Post by KeeperAntUK » Wed Nov 25, 2015 11:44 am

A really thought provoking episode!

This one really pokes and prods the sore tooth that is the attraction to horror we all seem to have in some form or another on this forum, and amongst humanity in general as well.

For me personally, the most obvious question to ask is 'Why do I enjoy horror'? Or, in all honesty 'Is there a worrying aspect to my enjoyment of horror'?

I'm not a huge lover of OTT 'jump shock' horror movies, nor do I particularly enjoy extremely gory films. Books that describe zombies tearing into people like a all you can eat buffet or pulling out strings of intestines like sausages (or links for my American friends ;) ) similarly leave me a little cold.

So what is it? What is it that attracts me?

Well, like an unwary fish to a Sorcerer, I am drawn to the characters in the story; good, well made characters will pull me into the world immediately. I also enjoy stories that show a real understanding of what others feel horrified by; these are not necessarily the obvious horrors, they can be intensely personal to an individual character or could tap into a primal fear. Being eaten for example!

## Things to do:
1. List every question the writer asks in the horror forum post.
2. Write the next part of the horror forum post, starting after its last sentence.

[Rows from a dataset]
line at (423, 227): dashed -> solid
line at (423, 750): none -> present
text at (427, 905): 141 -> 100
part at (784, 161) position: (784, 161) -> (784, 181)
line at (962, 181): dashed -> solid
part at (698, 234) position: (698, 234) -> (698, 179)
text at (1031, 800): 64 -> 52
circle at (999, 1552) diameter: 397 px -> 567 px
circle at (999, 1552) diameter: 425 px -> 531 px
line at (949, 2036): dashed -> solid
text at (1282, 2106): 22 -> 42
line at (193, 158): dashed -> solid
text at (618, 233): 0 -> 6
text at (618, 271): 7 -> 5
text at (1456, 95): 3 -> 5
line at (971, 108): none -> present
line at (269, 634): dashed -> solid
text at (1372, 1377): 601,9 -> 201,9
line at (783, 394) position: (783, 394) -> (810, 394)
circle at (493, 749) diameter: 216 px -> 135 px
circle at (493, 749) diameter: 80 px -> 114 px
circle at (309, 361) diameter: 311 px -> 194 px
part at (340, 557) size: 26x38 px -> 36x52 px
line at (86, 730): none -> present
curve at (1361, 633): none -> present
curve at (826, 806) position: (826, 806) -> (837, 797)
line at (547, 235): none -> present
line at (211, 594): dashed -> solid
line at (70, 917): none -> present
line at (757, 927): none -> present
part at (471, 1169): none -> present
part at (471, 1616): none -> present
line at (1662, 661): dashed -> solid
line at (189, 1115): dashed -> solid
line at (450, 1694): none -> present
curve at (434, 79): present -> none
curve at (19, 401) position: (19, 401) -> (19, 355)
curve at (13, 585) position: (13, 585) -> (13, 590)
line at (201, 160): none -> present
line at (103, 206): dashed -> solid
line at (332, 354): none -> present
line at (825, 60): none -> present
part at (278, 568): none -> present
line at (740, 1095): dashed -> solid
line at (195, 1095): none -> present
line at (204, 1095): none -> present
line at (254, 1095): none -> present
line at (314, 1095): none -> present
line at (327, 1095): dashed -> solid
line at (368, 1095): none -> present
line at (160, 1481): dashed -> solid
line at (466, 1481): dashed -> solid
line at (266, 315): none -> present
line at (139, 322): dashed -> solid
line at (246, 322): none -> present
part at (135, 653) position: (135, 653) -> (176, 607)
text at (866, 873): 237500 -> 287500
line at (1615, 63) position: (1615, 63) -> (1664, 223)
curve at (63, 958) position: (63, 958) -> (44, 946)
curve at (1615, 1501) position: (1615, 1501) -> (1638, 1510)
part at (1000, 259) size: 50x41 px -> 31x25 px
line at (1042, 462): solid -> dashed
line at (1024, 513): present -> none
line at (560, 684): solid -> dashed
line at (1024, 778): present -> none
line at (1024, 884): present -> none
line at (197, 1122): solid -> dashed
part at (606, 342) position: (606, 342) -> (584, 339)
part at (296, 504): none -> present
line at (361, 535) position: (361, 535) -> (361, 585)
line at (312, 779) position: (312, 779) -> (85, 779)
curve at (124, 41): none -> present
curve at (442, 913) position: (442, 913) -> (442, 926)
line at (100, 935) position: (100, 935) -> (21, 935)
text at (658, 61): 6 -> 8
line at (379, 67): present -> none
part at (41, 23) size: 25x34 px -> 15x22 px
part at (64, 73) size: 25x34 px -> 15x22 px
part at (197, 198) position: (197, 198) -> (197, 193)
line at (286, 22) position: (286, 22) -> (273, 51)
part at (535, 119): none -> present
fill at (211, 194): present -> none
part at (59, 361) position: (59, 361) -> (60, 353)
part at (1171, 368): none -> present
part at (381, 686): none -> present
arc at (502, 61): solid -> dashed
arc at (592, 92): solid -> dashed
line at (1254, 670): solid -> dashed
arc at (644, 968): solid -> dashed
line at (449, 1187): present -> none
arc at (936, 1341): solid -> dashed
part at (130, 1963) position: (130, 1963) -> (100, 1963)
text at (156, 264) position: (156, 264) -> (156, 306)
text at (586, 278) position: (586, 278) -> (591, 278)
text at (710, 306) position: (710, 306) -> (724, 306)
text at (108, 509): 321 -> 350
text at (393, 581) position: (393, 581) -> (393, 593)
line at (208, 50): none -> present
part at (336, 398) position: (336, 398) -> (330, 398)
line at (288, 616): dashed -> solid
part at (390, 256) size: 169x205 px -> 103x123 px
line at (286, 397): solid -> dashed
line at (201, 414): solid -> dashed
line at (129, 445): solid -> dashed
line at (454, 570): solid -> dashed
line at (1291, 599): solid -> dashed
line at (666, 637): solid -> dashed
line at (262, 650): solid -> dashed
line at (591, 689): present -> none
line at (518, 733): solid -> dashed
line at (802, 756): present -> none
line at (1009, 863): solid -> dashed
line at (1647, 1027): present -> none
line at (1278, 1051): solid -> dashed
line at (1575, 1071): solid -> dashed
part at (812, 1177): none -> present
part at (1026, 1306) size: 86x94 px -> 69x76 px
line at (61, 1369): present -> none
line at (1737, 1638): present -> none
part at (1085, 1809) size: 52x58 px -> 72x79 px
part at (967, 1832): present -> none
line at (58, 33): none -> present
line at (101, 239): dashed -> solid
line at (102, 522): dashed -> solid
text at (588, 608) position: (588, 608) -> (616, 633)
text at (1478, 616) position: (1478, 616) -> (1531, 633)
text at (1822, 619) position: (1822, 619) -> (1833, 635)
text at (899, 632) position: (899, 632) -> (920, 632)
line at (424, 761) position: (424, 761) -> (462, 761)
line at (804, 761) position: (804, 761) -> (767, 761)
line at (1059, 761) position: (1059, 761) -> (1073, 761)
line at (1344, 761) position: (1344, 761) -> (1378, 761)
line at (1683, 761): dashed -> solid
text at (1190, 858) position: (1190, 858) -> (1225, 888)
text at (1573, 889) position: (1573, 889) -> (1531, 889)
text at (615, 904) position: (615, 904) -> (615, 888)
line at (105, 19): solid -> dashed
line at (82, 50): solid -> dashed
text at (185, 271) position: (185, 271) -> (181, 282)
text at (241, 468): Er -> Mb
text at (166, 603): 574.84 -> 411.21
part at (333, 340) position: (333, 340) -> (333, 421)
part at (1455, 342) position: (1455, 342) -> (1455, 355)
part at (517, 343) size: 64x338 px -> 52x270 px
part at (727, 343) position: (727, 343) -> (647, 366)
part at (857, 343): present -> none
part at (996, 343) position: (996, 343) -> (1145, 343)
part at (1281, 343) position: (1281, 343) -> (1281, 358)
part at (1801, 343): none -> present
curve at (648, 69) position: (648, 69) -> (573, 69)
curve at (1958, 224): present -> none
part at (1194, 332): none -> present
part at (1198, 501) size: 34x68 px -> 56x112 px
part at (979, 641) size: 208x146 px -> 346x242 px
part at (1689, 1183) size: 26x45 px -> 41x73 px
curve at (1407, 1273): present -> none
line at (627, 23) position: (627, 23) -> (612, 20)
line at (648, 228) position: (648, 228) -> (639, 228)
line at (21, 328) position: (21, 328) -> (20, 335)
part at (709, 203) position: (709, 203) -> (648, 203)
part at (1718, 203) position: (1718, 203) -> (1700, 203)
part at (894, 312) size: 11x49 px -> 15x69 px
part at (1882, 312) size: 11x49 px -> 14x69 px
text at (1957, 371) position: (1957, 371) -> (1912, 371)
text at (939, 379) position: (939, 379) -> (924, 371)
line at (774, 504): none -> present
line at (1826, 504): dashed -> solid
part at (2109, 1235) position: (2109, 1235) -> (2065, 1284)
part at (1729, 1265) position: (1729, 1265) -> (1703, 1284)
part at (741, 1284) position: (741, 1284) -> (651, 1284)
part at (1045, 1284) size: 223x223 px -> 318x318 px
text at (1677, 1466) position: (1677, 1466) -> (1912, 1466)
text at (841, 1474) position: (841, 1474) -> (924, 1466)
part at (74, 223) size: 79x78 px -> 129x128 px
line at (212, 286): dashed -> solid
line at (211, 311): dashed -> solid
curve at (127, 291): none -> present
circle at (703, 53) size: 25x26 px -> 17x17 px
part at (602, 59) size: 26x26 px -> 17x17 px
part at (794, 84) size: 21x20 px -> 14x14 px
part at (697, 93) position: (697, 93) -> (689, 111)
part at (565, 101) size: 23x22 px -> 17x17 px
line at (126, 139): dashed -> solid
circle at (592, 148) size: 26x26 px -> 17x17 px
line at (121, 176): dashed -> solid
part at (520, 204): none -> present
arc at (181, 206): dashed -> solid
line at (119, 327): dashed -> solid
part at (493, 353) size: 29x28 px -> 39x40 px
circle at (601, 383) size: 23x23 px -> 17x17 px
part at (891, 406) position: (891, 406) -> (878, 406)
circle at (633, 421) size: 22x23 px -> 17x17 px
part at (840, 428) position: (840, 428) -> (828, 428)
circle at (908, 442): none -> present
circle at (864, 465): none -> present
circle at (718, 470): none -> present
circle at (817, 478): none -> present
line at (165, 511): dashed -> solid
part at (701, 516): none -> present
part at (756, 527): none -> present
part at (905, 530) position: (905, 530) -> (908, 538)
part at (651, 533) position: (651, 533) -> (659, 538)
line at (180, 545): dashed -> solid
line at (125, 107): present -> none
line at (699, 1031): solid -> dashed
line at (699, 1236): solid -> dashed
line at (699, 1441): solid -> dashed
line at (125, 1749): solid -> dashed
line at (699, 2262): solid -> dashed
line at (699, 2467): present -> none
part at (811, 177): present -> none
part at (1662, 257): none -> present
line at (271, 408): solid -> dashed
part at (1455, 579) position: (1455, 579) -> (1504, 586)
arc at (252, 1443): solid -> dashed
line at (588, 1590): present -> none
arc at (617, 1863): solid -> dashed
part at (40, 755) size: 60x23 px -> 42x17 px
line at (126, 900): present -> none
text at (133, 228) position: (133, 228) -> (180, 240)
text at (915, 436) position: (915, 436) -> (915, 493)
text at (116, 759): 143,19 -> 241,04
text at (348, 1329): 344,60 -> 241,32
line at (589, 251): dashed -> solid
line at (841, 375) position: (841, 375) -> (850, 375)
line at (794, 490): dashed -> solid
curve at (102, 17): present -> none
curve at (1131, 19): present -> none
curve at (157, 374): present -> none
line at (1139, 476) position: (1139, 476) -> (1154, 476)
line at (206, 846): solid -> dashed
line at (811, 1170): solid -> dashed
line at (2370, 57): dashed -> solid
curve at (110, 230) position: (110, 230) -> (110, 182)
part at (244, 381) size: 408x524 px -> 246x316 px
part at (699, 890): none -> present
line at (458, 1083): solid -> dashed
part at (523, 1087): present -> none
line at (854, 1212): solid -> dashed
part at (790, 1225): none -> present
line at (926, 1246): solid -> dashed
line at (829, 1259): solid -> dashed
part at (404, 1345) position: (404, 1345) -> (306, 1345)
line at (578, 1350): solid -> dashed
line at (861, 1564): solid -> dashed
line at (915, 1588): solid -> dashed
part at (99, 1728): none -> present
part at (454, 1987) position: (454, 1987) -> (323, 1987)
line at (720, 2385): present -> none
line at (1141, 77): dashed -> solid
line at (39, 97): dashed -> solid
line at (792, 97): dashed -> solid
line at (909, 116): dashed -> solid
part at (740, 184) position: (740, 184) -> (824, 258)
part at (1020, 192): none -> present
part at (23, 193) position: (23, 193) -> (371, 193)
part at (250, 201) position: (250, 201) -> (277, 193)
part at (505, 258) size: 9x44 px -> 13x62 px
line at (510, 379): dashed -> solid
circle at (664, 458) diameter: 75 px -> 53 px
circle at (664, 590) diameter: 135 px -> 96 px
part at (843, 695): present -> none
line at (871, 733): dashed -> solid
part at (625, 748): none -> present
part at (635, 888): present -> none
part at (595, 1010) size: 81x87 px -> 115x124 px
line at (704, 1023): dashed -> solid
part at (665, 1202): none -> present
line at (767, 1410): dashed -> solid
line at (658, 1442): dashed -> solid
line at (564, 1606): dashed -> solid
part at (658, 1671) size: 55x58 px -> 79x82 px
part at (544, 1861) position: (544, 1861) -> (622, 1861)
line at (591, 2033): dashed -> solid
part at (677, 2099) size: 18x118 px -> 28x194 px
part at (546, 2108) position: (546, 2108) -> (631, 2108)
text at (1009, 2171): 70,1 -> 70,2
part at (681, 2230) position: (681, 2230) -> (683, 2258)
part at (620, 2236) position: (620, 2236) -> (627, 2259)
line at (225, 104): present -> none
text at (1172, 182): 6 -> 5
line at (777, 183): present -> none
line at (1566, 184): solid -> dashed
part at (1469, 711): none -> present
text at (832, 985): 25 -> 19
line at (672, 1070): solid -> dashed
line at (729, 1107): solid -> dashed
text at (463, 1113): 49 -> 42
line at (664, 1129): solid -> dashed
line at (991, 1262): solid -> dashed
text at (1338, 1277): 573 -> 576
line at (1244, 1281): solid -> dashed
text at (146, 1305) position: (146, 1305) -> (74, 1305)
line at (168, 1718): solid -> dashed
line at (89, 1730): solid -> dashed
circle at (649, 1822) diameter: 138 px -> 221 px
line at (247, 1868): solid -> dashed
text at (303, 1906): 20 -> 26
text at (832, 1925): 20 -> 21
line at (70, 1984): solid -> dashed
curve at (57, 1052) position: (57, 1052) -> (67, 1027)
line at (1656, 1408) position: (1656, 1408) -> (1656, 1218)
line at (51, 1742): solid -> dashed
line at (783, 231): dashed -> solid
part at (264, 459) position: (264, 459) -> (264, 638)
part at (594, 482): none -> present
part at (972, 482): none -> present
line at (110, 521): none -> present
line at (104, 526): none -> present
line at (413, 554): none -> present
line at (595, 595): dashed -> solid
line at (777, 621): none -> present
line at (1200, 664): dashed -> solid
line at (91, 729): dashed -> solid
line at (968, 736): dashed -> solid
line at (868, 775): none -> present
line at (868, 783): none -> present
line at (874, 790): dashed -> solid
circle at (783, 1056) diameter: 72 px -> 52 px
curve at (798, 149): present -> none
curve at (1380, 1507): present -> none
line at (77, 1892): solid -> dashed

## Answers for the tasks:
1.
- Why do I enjoy horror?
- Is there a worrying aspect to my enjoyment of horror?
- So what is it?
- What is it that attracts me?

2.
So, for me at least, it's the reality of the horror that draws me. If the horror is right the source of the horror is far less important, though if the source also appeals ... ! A good example discussed in the episode is Alien. As I think I mentioned on a previous post to Paul, Alien is one of the purest examples of the Haunted House horror story I can think off; the isolated location, possession, an antagonist that is able to move around in a non-conventional way .. It's all there!

In thinking about this episode I also realised that horror and humour are quite similar in nature. Both operate on the subversion of expectation; a story unfolds that appears to be going one way and then *twist* and we're off to the races in a different direction.

So for me, to extend my piscatorial metaphor above, the protagonists are the bait and the source(erer! :shock: ) reels me in.

Ant


sent from behind the sofa on whatever device was within reach!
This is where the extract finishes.